▶ _Aim_
Return each line of the records that contains the word "context".

Data listing
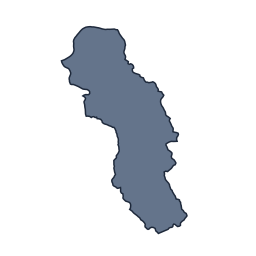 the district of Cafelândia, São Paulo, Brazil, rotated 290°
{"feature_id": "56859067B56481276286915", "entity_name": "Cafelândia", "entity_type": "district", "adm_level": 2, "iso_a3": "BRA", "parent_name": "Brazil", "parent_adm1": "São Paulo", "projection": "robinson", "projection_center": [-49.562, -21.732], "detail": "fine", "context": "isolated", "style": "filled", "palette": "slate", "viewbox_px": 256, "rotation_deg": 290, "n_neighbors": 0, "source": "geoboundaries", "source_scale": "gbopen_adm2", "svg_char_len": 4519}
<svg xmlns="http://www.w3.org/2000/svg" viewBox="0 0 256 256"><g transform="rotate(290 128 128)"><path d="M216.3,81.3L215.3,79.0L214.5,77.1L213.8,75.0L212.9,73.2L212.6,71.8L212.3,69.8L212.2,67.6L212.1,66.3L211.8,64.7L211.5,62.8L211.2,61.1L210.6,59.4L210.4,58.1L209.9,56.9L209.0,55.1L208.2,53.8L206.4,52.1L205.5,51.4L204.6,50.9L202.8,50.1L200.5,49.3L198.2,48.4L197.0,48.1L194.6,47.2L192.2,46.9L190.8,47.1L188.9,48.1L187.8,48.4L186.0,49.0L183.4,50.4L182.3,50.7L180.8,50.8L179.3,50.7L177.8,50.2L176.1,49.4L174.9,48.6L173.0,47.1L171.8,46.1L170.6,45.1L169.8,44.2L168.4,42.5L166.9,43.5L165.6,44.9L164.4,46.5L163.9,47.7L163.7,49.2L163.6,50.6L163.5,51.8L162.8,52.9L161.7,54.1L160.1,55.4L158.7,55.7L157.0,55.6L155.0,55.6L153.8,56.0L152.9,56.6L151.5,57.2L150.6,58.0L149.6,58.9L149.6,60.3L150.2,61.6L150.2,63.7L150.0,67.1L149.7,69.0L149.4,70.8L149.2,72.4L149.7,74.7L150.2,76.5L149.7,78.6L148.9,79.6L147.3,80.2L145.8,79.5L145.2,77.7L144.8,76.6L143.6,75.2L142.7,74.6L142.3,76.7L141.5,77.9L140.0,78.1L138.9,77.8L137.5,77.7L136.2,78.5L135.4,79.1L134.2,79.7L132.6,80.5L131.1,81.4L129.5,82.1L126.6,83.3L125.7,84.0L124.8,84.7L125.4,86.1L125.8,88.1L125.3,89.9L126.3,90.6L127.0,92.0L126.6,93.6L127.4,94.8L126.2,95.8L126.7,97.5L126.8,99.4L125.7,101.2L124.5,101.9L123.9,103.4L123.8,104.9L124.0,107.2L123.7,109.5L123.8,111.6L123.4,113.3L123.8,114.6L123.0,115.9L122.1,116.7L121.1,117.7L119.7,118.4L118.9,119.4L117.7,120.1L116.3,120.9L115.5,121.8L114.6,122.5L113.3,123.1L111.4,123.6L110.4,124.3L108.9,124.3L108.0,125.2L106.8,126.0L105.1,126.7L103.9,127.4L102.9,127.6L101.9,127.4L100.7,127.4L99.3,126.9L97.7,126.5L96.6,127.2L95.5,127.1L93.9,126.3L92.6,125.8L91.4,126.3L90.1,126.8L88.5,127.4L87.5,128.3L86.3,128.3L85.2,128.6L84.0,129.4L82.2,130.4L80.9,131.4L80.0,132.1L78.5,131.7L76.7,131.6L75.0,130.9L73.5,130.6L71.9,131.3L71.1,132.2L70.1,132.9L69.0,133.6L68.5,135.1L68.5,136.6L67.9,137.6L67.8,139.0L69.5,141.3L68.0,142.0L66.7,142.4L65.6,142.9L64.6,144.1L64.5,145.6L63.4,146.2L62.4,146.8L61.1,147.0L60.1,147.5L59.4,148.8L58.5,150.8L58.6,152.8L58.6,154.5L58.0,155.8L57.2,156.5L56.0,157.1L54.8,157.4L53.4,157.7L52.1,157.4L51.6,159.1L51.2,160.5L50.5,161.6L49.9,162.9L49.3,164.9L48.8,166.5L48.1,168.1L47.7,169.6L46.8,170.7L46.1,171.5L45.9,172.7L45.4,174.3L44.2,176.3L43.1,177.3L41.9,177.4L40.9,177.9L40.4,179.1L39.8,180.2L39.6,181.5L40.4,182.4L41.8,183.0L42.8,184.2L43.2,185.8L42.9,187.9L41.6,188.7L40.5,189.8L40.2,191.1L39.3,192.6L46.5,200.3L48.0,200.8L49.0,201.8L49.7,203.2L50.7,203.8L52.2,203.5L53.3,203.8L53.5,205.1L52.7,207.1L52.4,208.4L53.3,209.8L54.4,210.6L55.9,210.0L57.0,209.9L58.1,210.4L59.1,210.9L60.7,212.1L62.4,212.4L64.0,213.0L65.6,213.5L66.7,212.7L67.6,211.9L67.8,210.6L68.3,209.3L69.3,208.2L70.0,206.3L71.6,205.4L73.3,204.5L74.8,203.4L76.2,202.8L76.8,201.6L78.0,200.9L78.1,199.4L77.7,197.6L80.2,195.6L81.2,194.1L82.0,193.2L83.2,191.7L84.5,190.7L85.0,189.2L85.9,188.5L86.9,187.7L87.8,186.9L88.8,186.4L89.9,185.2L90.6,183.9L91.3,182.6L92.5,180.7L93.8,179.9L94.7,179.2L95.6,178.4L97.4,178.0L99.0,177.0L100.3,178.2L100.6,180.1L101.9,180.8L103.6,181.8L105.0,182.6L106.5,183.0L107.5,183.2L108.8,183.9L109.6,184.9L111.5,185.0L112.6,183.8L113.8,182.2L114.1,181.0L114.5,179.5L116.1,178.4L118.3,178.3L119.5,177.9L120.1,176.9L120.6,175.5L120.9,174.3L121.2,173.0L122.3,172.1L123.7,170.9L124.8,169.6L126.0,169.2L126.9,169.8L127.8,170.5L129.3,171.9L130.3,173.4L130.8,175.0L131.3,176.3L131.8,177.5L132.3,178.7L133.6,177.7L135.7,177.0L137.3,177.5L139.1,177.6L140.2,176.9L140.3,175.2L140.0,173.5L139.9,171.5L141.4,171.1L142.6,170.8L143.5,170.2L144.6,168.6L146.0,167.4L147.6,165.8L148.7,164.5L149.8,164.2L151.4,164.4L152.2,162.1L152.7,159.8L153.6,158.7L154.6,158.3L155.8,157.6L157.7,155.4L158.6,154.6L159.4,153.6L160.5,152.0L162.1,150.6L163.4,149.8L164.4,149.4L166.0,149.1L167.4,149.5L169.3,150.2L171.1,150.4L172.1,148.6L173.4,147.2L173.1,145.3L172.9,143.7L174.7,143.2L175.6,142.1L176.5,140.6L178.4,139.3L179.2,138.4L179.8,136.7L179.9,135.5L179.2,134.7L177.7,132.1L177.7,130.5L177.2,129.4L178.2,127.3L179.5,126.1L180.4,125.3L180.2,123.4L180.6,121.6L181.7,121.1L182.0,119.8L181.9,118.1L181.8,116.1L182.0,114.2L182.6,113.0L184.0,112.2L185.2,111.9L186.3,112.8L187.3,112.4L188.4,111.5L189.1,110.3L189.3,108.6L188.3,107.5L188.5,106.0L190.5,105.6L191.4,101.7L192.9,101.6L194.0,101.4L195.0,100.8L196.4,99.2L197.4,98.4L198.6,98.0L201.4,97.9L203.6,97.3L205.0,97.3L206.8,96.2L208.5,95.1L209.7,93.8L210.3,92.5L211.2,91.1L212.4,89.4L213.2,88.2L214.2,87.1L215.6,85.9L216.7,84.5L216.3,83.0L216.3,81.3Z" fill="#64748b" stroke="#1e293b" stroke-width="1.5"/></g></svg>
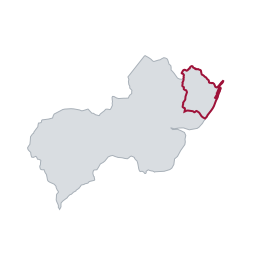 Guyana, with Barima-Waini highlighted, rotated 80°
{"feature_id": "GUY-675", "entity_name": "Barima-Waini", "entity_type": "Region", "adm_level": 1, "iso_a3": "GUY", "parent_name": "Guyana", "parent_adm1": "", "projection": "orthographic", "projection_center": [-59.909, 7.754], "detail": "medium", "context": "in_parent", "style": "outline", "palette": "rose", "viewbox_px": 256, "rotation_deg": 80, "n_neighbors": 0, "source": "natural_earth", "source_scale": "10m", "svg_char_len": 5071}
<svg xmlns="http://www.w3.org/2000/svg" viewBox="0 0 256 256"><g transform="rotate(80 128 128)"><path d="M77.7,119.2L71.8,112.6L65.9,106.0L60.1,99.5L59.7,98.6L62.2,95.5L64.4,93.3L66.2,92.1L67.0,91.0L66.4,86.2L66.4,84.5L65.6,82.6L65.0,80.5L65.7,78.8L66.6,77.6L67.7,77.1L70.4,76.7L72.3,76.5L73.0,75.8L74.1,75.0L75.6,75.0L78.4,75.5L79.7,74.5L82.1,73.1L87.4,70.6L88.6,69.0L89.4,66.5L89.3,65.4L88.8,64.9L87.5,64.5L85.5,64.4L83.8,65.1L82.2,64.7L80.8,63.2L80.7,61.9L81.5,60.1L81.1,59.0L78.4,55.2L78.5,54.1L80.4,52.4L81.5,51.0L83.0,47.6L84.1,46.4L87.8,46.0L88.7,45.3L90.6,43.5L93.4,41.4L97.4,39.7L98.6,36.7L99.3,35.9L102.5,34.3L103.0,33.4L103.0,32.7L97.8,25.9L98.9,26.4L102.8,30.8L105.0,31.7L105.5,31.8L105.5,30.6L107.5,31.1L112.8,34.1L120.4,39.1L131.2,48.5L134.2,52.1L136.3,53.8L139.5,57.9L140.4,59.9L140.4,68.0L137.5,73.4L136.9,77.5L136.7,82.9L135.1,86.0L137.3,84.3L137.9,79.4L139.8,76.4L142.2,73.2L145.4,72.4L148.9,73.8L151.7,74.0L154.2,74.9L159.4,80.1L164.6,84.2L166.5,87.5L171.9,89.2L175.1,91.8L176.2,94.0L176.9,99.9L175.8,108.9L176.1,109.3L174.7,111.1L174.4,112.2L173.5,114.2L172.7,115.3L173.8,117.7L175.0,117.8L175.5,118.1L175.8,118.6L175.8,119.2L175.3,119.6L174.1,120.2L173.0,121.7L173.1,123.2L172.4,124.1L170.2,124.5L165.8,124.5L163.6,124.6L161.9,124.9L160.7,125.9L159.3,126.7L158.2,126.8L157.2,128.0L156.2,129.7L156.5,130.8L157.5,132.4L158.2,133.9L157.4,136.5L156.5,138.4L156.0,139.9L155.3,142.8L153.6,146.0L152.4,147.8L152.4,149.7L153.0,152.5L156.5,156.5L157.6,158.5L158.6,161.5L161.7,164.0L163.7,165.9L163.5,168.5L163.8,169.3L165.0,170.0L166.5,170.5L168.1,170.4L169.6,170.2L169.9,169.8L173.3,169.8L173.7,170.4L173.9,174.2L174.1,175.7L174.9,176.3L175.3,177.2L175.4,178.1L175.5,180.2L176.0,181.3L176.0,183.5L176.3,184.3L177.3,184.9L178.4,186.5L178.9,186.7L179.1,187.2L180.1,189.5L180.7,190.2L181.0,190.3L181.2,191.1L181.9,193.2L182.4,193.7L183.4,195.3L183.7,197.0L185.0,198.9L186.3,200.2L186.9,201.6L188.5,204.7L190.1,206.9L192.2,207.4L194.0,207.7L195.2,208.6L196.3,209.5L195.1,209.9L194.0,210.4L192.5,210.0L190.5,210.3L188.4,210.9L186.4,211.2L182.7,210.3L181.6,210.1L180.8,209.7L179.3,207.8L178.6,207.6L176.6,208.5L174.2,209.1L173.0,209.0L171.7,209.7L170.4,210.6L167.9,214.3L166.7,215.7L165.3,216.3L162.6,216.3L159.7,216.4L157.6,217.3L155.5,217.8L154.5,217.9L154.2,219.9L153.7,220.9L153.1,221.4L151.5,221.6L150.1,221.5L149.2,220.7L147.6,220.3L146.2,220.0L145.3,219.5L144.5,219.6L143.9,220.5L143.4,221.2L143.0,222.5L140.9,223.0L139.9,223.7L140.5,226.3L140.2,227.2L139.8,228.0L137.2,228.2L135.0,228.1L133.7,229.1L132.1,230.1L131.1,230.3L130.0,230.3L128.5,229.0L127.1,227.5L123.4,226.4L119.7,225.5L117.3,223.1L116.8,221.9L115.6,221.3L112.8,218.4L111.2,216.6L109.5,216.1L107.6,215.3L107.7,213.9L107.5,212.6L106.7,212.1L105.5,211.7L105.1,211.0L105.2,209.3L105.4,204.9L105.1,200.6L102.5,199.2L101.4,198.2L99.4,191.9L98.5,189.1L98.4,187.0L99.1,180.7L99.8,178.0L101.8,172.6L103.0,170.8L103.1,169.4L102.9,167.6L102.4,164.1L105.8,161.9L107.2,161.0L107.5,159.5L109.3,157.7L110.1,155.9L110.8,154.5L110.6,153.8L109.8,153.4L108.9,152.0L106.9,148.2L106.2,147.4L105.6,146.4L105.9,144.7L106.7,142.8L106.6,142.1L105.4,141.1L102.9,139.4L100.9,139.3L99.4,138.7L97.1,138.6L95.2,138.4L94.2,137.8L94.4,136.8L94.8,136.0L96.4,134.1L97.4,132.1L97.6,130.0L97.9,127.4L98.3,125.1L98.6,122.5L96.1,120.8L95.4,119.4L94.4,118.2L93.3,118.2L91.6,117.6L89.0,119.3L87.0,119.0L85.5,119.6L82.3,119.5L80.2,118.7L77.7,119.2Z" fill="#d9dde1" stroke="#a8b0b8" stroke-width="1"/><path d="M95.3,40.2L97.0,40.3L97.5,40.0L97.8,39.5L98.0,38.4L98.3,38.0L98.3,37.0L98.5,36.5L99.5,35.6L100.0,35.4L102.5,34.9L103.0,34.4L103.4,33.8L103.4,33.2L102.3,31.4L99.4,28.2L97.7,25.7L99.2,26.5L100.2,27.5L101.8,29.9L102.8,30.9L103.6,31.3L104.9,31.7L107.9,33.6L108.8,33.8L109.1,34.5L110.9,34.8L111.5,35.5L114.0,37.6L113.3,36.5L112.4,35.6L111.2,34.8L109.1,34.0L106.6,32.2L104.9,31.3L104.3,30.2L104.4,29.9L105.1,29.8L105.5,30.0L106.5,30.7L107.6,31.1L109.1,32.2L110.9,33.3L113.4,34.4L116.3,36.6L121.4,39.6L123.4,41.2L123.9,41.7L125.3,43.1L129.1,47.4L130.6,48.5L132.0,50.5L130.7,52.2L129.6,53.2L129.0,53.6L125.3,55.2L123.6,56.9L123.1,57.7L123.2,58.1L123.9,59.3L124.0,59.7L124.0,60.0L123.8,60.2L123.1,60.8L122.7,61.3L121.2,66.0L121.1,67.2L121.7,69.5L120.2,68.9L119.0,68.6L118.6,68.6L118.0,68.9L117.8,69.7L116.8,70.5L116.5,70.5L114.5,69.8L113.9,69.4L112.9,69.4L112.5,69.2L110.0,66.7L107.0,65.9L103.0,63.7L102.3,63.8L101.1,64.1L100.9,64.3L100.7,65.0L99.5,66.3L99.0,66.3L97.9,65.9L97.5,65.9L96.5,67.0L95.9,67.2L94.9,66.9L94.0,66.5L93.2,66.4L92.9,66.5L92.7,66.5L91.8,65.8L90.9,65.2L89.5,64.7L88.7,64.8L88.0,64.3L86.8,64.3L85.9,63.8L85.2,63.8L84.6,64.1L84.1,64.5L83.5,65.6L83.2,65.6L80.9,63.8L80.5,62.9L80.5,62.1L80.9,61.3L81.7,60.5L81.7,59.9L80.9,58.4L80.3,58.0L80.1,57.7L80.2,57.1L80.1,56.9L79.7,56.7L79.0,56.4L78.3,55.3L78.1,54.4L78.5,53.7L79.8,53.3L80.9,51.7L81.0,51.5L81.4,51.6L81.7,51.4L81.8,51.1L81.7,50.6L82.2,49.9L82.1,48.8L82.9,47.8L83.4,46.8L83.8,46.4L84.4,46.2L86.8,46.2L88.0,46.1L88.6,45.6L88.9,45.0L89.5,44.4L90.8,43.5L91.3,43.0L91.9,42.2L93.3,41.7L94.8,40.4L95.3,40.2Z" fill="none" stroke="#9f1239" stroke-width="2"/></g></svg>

▶ _Answer to this task_
{"feature_id": "56859067B56481276286915", "entity_name": "Cafelândia", "entity_type": "district", "adm_level": 2, "iso_a3": "BRA", "parent_name": "Brazil", "parent_adm1": "São Paulo", "projection": "robinson", "projection_center": [-49.562, -21.732], "detail": "fine", "context": "isolated", "style": "filled", "palette": "slate", "viewbox_px": 256, "rotation_deg": 290, "n_neighbors": 0, "source": "geoboundaries", "source_scale": "gbopen_adm2", "svg_char_len": 4519}
{"feature_id": "GUY-675", "entity_name": "Barima-Waini", "entity_type": "Region", "adm_level": 1, "iso_a3": "GUY", "parent_name": "Guyana", "parent_adm1": "", "projection": "orthographic", "projection_center": [-59.909, 7.754], "detail": "medium", "context": "in_parent", "style": "outline", "palette": "rose", "viewbox_px": 256, "rotation_deg": 80, "n_neighbors": 0, "source": "natural_earth", "source_scale": "10m", "svg_char_len": 5071}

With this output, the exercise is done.